Sarkar I N, Cantor M N, Gelman R, Hartel F, Lussier Y A
Department of Medical Informatics, Columbia University College of Physicians and Surgeons, New York, NY 10032, USA.
Pac Symp Biocomput. 2003:439-50. doi: 10.1142/9789812776303_0041.
Integration of various informatics terminologies will be an essential activity towards supporting the advancement of both the biomedical and clinical sciences. The GO consortium has developed an impressive collection of biomedical terms specific to genes and proteins in a variety of organisms. The UMLS is a composite collection of various medical terminologies, pioneered by the National Library of Medicine. In the present study, we examine a variety of techniques for mapping terms from one terminology (GO) to another (UMLS), and describe their respective performances for a small, curated data set attained from the National Cancer Institute, which had precision values ranging from 30% (100% recall) to 95% (74% recall). Based on each technique's performance, we comment on how each can be used to enrich an existing terminology (UMLS) in future studies and how linking biological terminologies to UMLS differs from linking medical terminologies.

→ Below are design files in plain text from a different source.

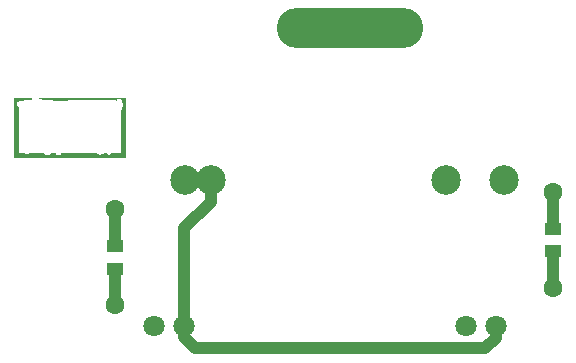
<source format=gbr>
%TF.GenerationSoftware,KiCad,Pcbnew,7.0.9-7.0.9~ubuntu22.04.1*%
%TF.CreationDate,2023-11-20T19:54:57+05:30*%
%TF.ProjectId,MAP4,4d415034-2e6b-4696-9361-645f70636258,1*%
%TF.SameCoordinates,Original*%
%TF.FileFunction,Copper,L2,Bot*%
%TF.FilePolarity,Positive*%
%FSLAX46Y46*%
G04 Gerber Fmt 4.6, Leading zero omitted, Abs format (unit mm)*
G04 Created by KiCad (PCBNEW 7.0.9-7.0.9~ubuntu22.04.1) date 2023-11-20 19:54:57*
%MOMM*%
%LPD*%
G01*
G04 APERTURE LIST*
%TA.AperFunction,NonConductor*%
%ADD10C,0.000000*%
%TD*%
%TA.AperFunction,ComponentPad*%
%ADD11C,1.800000*%
%TD*%
%TA.AperFunction,ComponentPad*%
%ADD12O,12.400000X3.400000*%
%TD*%
%TA.AperFunction,ComponentPad*%
%ADD13C,1.600000*%
%TD*%
%TA.AperFunction,SMDPad,CuDef*%
%ADD14R,1.450000X1.000000*%
%TD*%
%TA.AperFunction,ComponentPad*%
%ADD15C,2.500000*%
%TD*%
%TA.AperFunction,Conductor*%
%ADD16C,1.000000*%
%TD*%
G04 APERTURE END LIST*
D10*
%TA.AperFunction,NonConductor*%
G36*
X103151024Y-75082364D02*
G01*
X103141835Y-75095382D01*
X103133399Y-75108957D01*
X103125736Y-75123032D01*
X103118866Y-75137551D01*
X103112808Y-75152458D01*
X103107582Y-75167695D01*
X103103207Y-75183207D01*
X103099703Y-75198936D01*
X103097089Y-75214827D01*
X103095386Y-75230822D01*
X103094613Y-75246866D01*
X103094789Y-75262900D01*
X103095935Y-75278870D01*
X103098069Y-75294718D01*
X103101211Y-75310388D01*
X103047650Y-75307175D01*
X102994103Y-75304693D01*
X102940568Y-75302933D01*
X102887047Y-75301889D01*
X102833540Y-75301552D01*
X102780047Y-75301915D01*
X102726568Y-75302971D01*
X102673103Y-75304712D01*
X102662774Y-75296896D01*
X102652300Y-75289722D01*
X102641696Y-75283183D01*
X102630977Y-75277269D01*
X102620157Y-75271972D01*
X102609253Y-75267283D01*
X102598277Y-75263193D01*
X102587245Y-75259694D01*
X102576172Y-75256777D01*
X102565072Y-75254434D01*
X102553960Y-75252655D01*
X102542851Y-75251432D01*
X102531759Y-75250756D01*
X102520700Y-75250619D01*
X102509688Y-75251013D01*
X102498737Y-75251927D01*
X102487863Y-75253354D01*
X102477080Y-75255285D01*
X102466403Y-75257712D01*
X102455847Y-75260625D01*
X102445426Y-75264016D01*
X102435156Y-75267877D01*
X102415123Y-75276971D01*
X102395868Y-75287839D01*
X102377508Y-75300410D01*
X102360161Y-75314616D01*
X102343945Y-75330387D01*
X102297018Y-75336375D01*
X102250106Y-75342896D01*
X102203208Y-75349960D01*
X102156324Y-75357577D01*
X102109455Y-75365758D01*
X102062601Y-75374514D01*
X102015761Y-75383855D01*
X101968937Y-75393791D01*
X101953122Y-75397955D01*
X101937863Y-75403354D01*
X101923183Y-75409920D01*
X101909108Y-75417587D01*
X101895660Y-75426289D01*
X101882866Y-75435957D01*
X101870749Y-75446526D01*
X101859334Y-75457928D01*
X101848646Y-75470097D01*
X101838708Y-75482965D01*
X101829545Y-75496467D01*
X101821183Y-75510534D01*
X101813645Y-75525101D01*
X101806955Y-75540101D01*
X101801139Y-75555466D01*
X101796220Y-75571129D01*
X101792224Y-75587025D01*
X101789175Y-75603086D01*
X101787096Y-75619245D01*
X101786014Y-75635435D01*
X101785951Y-75651590D01*
X101786933Y-75667643D01*
X101788984Y-75683526D01*
X101792129Y-75699174D01*
X101796392Y-75714518D01*
X101801798Y-75729493D01*
X101808370Y-75744032D01*
X101816134Y-75758067D01*
X101825114Y-75771532D01*
X101835335Y-75784360D01*
X101846820Y-75796484D01*
X101859595Y-75807838D01*
X101878635Y-75823047D01*
X101898071Y-75838202D01*
X101937147Y-75868534D01*
X101937147Y-79732765D01*
X102423243Y-79732765D01*
X102428386Y-79745226D01*
X102434145Y-79757359D01*
X102440524Y-79769137D01*
X102447526Y-79780529D01*
X102455155Y-79791509D01*
X102463415Y-79802047D01*
X102472311Y-79812113D01*
X102481845Y-79821680D01*
X102492022Y-79830719D01*
X102502845Y-79839200D01*
X102514319Y-79847096D01*
X102526447Y-79854376D01*
X102539233Y-79861014D01*
X102552681Y-79866979D01*
X102566795Y-79872243D01*
X102581578Y-79876777D01*
X102592072Y-79879378D01*
X102602750Y-79881448D01*
X102613586Y-79882995D01*
X102624555Y-79884027D01*
X102646783Y-79884573D01*
X102669225Y-79883143D01*
X102691670Y-79879794D01*
X102713909Y-79874584D01*
X102735730Y-79867571D01*
X102756924Y-79858811D01*
X102777281Y-79848362D01*
X102796591Y-79836282D01*
X102814643Y-79822629D01*
X102823132Y-79815230D01*
X102831228Y-79807459D01*
X102838904Y-79799323D01*
X102846134Y-79790830D01*
X102852893Y-79781987D01*
X102859153Y-79772800D01*
X102864889Y-79763277D01*
X102870074Y-79753426D01*
X102874681Y-79743253D01*
X102878686Y-79732765D01*
X104078731Y-79732765D01*
X104084387Y-79743862D01*
X104090471Y-79754832D01*
X104096986Y-79765666D01*
X104103939Y-79776354D01*
X104111331Y-79786889D01*
X104119169Y-79797261D01*
X104127456Y-79807460D01*
X104136196Y-79817478D01*
X104154246Y-79835972D01*
X104173572Y-79853102D01*
X104194058Y-79868828D01*
X104215590Y-79883108D01*
X104238052Y-79895900D01*
X104261331Y-79907163D01*
X104285310Y-79916855D01*
X104309876Y-79924935D01*
X104334914Y-79931362D01*
X104360308Y-79936093D01*
X104385945Y-79939087D01*
X104411708Y-79940304D01*
X104437484Y-79939700D01*
X104463158Y-79937236D01*
X104488614Y-79932869D01*
X104501224Y-79929959D01*
X104513738Y-79926557D01*
X104520156Y-79924599D01*
X104526508Y-79922516D01*
X104532794Y-79920310D01*
X104539013Y-79917983D01*
X104545164Y-79915538D01*
X104551247Y-79912976D01*
X104563207Y-79907512D01*
X104574890Y-79901606D01*
X104586291Y-79895275D01*
X104597406Y-79888537D01*
X104608232Y-79881406D01*
X104617597Y-79876418D01*
X104626828Y-79871124D01*
X104635912Y-79865514D01*
X104644838Y-79859575D01*
X104653593Y-79853298D01*
X104657902Y-79850029D01*
X104662165Y-79846671D01*
X104666378Y-79843223D01*
X104670541Y-79839684D01*
X104674652Y-79836051D01*
X104678710Y-79832325D01*
X104684469Y-79826803D01*
X104690065Y-79821175D01*
X104695500Y-79815443D01*
X104700773Y-79809612D01*
X104705885Y-79803682D01*
X104710836Y-79797657D01*
X104715628Y-79791540D01*
X104720260Y-79785333D01*
X104724733Y-79779039D01*
X104729047Y-79772661D01*
X104733203Y-79766200D01*
X104737202Y-79759661D01*
X104741044Y-79753045D01*
X104744730Y-79746355D01*
X104748259Y-79739594D01*
X104751633Y-79732765D01*
X105084809Y-79732765D01*
X105087050Y-79743669D01*
X105089363Y-79754552D01*
X105091582Y-79765458D01*
X105092605Y-79770934D01*
X105093542Y-79776431D01*
X105095968Y-79788690D01*
X105099201Y-79800590D01*
X105103207Y-79812123D01*
X105107950Y-79823280D01*
X105113395Y-79834054D01*
X105119508Y-79844436D01*
X105126254Y-79854418D01*
X105133598Y-79863991D01*
X105141506Y-79873147D01*
X105149941Y-79881879D01*
X105158869Y-79890177D01*
X105168256Y-79898033D01*
X105178066Y-79905439D01*
X105188265Y-79912387D01*
X105198818Y-79918869D01*
X105209689Y-79924875D01*
X105220844Y-79930398D01*
X105232248Y-79935430D01*
X105243866Y-79939962D01*
X105255664Y-79943985D01*
X105267606Y-79947492D01*
X105279657Y-79950475D01*
X105291782Y-79952924D01*
X105303948Y-79954833D01*
X105316118Y-79956191D01*
X105328258Y-79956992D01*
X105340332Y-79957226D01*
X105352307Y-79956886D01*
X105364147Y-79955963D01*
X105375818Y-79954448D01*
X105387283Y-79952335D01*
X105398510Y-79949613D01*
X105408449Y-79946671D01*
X105418093Y-79943397D01*
X105427440Y-79939797D01*
X105436493Y-79935882D01*
X105445251Y-79931659D01*
X105453716Y-79927138D01*
X105461888Y-79922326D01*
X105469768Y-79917233D01*
X105477358Y-79911866D01*
X105484657Y-79906235D01*
X105491667Y-79900348D01*
X105498388Y-79894214D01*
X105504821Y-79887841D01*
X105510968Y-79881237D01*
X105516828Y-79874412D01*
X105522403Y-79867374D01*
X105527693Y-79860131D01*
X105532699Y-79852692D01*
X105537423Y-79845066D01*
X105541864Y-79837261D01*
X105549903Y-79821148D01*
X105556823Y-79804422D01*
X105562630Y-79787153D01*
X105567330Y-79769408D01*
X105570931Y-79751256D01*
X105573438Y-79732765D01*
X107248750Y-79732765D01*
X107257775Y-79740753D01*
X107267218Y-79748297D01*
X107277050Y-79755390D01*
X107287247Y-79762025D01*
X107297780Y-79768194D01*
X107308624Y-79773891D01*
X107319751Y-79779108D01*
X107331135Y-79783838D01*
X107342749Y-79788074D01*
X107354566Y-79791809D01*
X107366560Y-79795036D01*
X107378704Y-79797748D01*
X107390970Y-79799937D01*
X107403334Y-79801597D01*
X107415767Y-79802720D01*
X107428242Y-79803299D01*
X107440735Y-79803326D01*
X107453216Y-79802796D01*
X107465660Y-79801700D01*
X107478041Y-79800032D01*
X107490330Y-79797785D01*
X107502502Y-79794950D01*
X107514530Y-79791522D01*
X107526387Y-79787492D01*
X107538046Y-79782855D01*
X107549481Y-79777602D01*
X107560665Y-79771727D01*
X107571571Y-79765222D01*
X107582172Y-79758081D01*
X107592442Y-79750296D01*
X107602354Y-79741859D01*
X107611882Y-79732765D01*
X108537351Y-79732765D01*
X108542232Y-79740050D01*
X108547323Y-79747225D01*
X108552626Y-79754286D01*
X108558142Y-79761228D01*
X108563873Y-79768047D01*
X108569820Y-79774738D01*
X108575984Y-79781297D01*
X108582367Y-79787720D01*
X108588970Y-79794001D01*
X108595794Y-79800136D01*
X108602840Y-79806121D01*
X108610110Y-79811952D01*
X108617605Y-79817623D01*
X108625326Y-79823130D01*
X108633275Y-79828469D01*
X108641453Y-79833635D01*
X108656987Y-79842608D01*
X108672842Y-79850720D01*
X108688984Y-79857977D01*
X108705379Y-79864388D01*
X108721989Y-79869957D01*
X108738782Y-79874692D01*
X108755720Y-79878598D01*
X108772770Y-79881683D01*
X108789895Y-79883953D01*
X108807062Y-79885414D01*
X108824235Y-79886073D01*
X108841378Y-79885936D01*
X108858456Y-79885011D01*
X108875436Y-79883302D01*
X108892280Y-79880818D01*
X108908954Y-79877563D01*
X108916099Y-79879089D01*
X108923254Y-79880425D01*
X108930425Y-79881568D01*
X108937616Y-79882515D01*
X108944834Y-79883262D01*
X108952083Y-79883806D01*
X108959369Y-79884142D01*
X108966697Y-79884269D01*
X108974072Y-79884182D01*
X108981500Y-79883878D01*
X108988986Y-79883353D01*
X108996534Y-79882605D01*
X109004151Y-79881629D01*
X109011842Y-79880422D01*
X109019611Y-79878980D01*
X109027465Y-79877301D01*
X109038165Y-79874450D01*
X109048974Y-79870794D01*
X109059828Y-79866384D01*
X109070662Y-79861271D01*
X109081411Y-79855505D01*
X109092011Y-79849138D01*
X109102395Y-79842219D01*
X109112500Y-79834800D01*
X109122261Y-79826931D01*
X109131613Y-79818662D01*
X109140490Y-79810045D01*
X109148828Y-79801131D01*
X109156563Y-79791969D01*
X109163629Y-79782610D01*
X109169961Y-79773106D01*
X109175495Y-79763506D01*
X109179492Y-79755831D01*
X109183358Y-79748148D01*
X109187114Y-79740459D01*
X109190779Y-79732765D01*
X109358807Y-79732765D01*
X109362618Y-79741000D01*
X109366781Y-79749083D01*
X109371282Y-79757008D01*
X109376108Y-79764767D01*
X109381247Y-79772354D01*
X109386685Y-79779760D01*
X109392411Y-79786979D01*
X109398411Y-79794003D01*
X109404673Y-79800825D01*
X109411183Y-79807437D01*
X109417928Y-79813834D01*
X109424897Y-79820006D01*
X109432076Y-79825947D01*
X109439453Y-79831650D01*
X109447014Y-79837107D01*
X109454746Y-79842312D01*
X109470676Y-79851932D01*
X109478847Y-79856334D01*
X109487138Y-79860454D01*
X109495538Y-79864285D01*
X109504032Y-79867819D01*
X109512608Y-79871049D01*
X109521254Y-79873968D01*
X109529956Y-79876569D01*
X109538702Y-79878844D01*
X109547478Y-79880786D01*
X109556273Y-79882388D01*
X109565073Y-79883643D01*
X109573865Y-79884542D01*
X109582637Y-79885080D01*
X109591376Y-79885249D01*
X109601371Y-79885062D01*
X109611190Y-79884506D01*
X109620832Y-79883588D01*
X109630293Y-79882316D01*
X109648671Y-79878740D01*
X109666307Y-79873834D01*
X109683187Y-79867659D01*
X109699296Y-79860272D01*
X109714620Y-79851734D01*
X109729142Y-79842102D01*
X109742848Y-79831437D01*
X109755724Y-79819796D01*
X109767753Y-79807238D01*
X109778922Y-79793823D01*
X109789214Y-79779609D01*
X109798616Y-79764656D01*
X109807112Y-79749022D01*
X109814687Y-79732765D01*
X110633522Y-79732765D01*
X110633522Y-76095164D01*
X110657867Y-76048773D01*
X110679700Y-76001307D01*
X110698944Y-75952866D01*
X110715523Y-75903550D01*
X110729361Y-75853457D01*
X110740380Y-75802688D01*
X110748505Y-75751341D01*
X110753659Y-75699516D01*
X110755765Y-75647313D01*
X110754748Y-75594831D01*
X110750530Y-75542169D01*
X110743036Y-75489427D01*
X110732188Y-75436704D01*
X110717910Y-75384100D01*
X110700127Y-75331715D01*
X110678760Y-75279647D01*
X110673266Y-75268408D01*
X110667084Y-75257726D01*
X110660249Y-75247598D01*
X110652798Y-75238024D01*
X110644767Y-75229004D01*
X110636191Y-75220536D01*
X110627107Y-75212619D01*
X110617549Y-75205253D01*
X110607556Y-75198437D01*
X110597162Y-75192170D01*
X110586403Y-75186451D01*
X110575315Y-75181279D01*
X110563935Y-75176653D01*
X110552297Y-75172573D01*
X110540439Y-75169038D01*
X110528396Y-75166046D01*
X110516205Y-75163598D01*
X110503900Y-75161691D01*
X110491518Y-75160326D01*
X110479095Y-75159501D01*
X110466667Y-75159216D01*
X110454270Y-75159469D01*
X110441940Y-75160260D01*
X110429712Y-75161588D01*
X110417624Y-75163452D01*
X110405710Y-75165852D01*
X110394006Y-75168785D01*
X110382550Y-75172253D01*
X110371376Y-75176253D01*
X110360520Y-75180784D01*
X110350019Y-75185847D01*
X110339908Y-75191440D01*
X110330226Y-75197389D01*
X110321007Y-75203640D01*
X110312245Y-75210183D01*
X110303933Y-75217004D01*
X110296065Y-75224093D01*
X110288634Y-75231437D01*
X110281634Y-75239025D01*
X110275058Y-75246845D01*
X110268900Y-75254884D01*
X110263153Y-75263132D01*
X110257811Y-75271576D01*
X110252867Y-75280205D01*
X110248314Y-75289006D01*
X110244147Y-75297968D01*
X110240358Y-75307079D01*
X110236942Y-75316327D01*
X110229975Y-75311422D01*
X110222818Y-75306761D01*
X110215471Y-75302352D01*
X110207937Y-75298205D01*
X110200217Y-75294329D01*
X110192312Y-75290734D01*
X110184224Y-75287428D01*
X110175954Y-75284420D01*
X110167503Y-75281721D01*
X110158873Y-75279339D01*
X110150065Y-75277283D01*
X110141081Y-75275563D01*
X110131922Y-75274188D01*
X110122590Y-75273167D01*
X110113085Y-75272509D01*
X110103409Y-75272224D01*
X108865012Y-75262869D01*
X107626310Y-75266439D01*
X107007155Y-75276677D01*
X106388296Y-75294473D01*
X105769860Y-75321269D01*
X105151968Y-75358509D01*
X104628173Y-75293151D01*
X104365781Y-75263891D01*
X104103184Y-75238949D01*
X103851834Y-75154788D01*
X103600756Y-75069960D01*
X111040669Y-75069960D01*
X111040669Y-80140000D01*
X101530000Y-80140000D01*
X101530000Y-75069960D01*
X103160947Y-75069960D01*
X103151024Y-75082364D01*
G37*
%TD.AperFunction*%
D11*
%TO.P,D1,1,A*%
%TO.N,/3V*%
X115970000Y-94400000D03*
%TO.P,D1,2,K*%
%TO.N,/LED_red*%
X113430000Y-94400000D03*
%TD*%
%TO.P,D2,1,A*%
%TO.N,/3V*%
X142320000Y-94400000D03*
%TO.P,D2,2,K*%
%TO.N,/LED_grn*%
X139780000Y-94400000D03*
%TD*%
D12*
%TO.P,P2,1,P1*%
%TO.N,unconnected-(P2-P1-Pad1)*%
X130000000Y-69200000D03*
%TD*%
D13*
%TO.P,R1,1*%
%TO.N,/GND*%
X110100000Y-84536000D03*
D14*
X110100000Y-87650000D03*
%TO.P,R1,2*%
%TO.N,/LED_red*%
X110100000Y-89550000D03*
D13*
X110100000Y-92664000D03*
%TD*%
%TO.P,R2,1*%
%TO.N,/GND*%
X147200000Y-83036000D03*
D14*
X147200000Y-86150000D03*
%TO.P,R2,2*%
%TO.N,/LED_grn*%
X147200000Y-88050000D03*
D13*
X147200000Y-91164000D03*
%TD*%
D15*
%TO.P,BT1,1,+*%
%TO.N,/3V*%
X116000000Y-82000000D03*
X118200000Y-82000000D03*
%TO.P,BT1,2,-*%
%TO.N,/GND*%
X138100000Y-82000000D03*
X143000000Y-82000000D03*
%TD*%
D16*
%TO.N,/3V*%
X115970000Y-95370000D02*
X115970000Y-94400000D01*
X115970000Y-86130000D02*
X118200000Y-83900000D01*
X141400000Y-96300000D02*
X116900000Y-96300000D01*
X142320000Y-95380000D02*
X141400000Y-96300000D01*
X116900000Y-96300000D02*
X115970000Y-95370000D01*
X116000000Y-82000000D02*
X118200000Y-82000000D01*
X142320000Y-94400000D02*
X142320000Y-95380000D01*
X118200000Y-83900000D02*
X118200000Y-82000000D01*
X115970000Y-94400000D02*
X115970000Y-86130000D01*
%TO.N,/GND*%
X110100000Y-87650000D02*
X110100000Y-84536000D01*
X147200000Y-83036000D02*
X147200000Y-86150000D01*
%TO.N,/LED_red*%
X110100000Y-92664000D02*
X110100000Y-89550000D01*
%TO.N,/LED_grn*%
X147200000Y-91164000D02*
X147200000Y-88050000D01*
%TD*%
M02*

</source>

整合各种信息学术语将是支持生物医学和临床科学发展的一项重要活动。基因本体联合会(GO consortium)已经开发出了一系列令人印象深刻的生物医学术语集,这些术语特定于各种生物体中的基因和蛋白质。统一医学语言系统(UMLS)是由美国国立医学图书馆开创的各种医学术语的综合集合。在本研究中,我们研究了将术语从一种术语表(GO)映射到另一种术语表(UMLS)的各种技术,并描述了它们对于从美国国立癌症研究所获得的一个小型精选数据集的各自性能,该数据集的精确值范围为30%(召回率100%)至95%(召回率74%)。基于每种技术的性能,我们评论了每种技术在未来研究中如何用于丰富现有术语表(UMLS),以及将生物学术语与UMLS链接与将医学术语链接有何不同。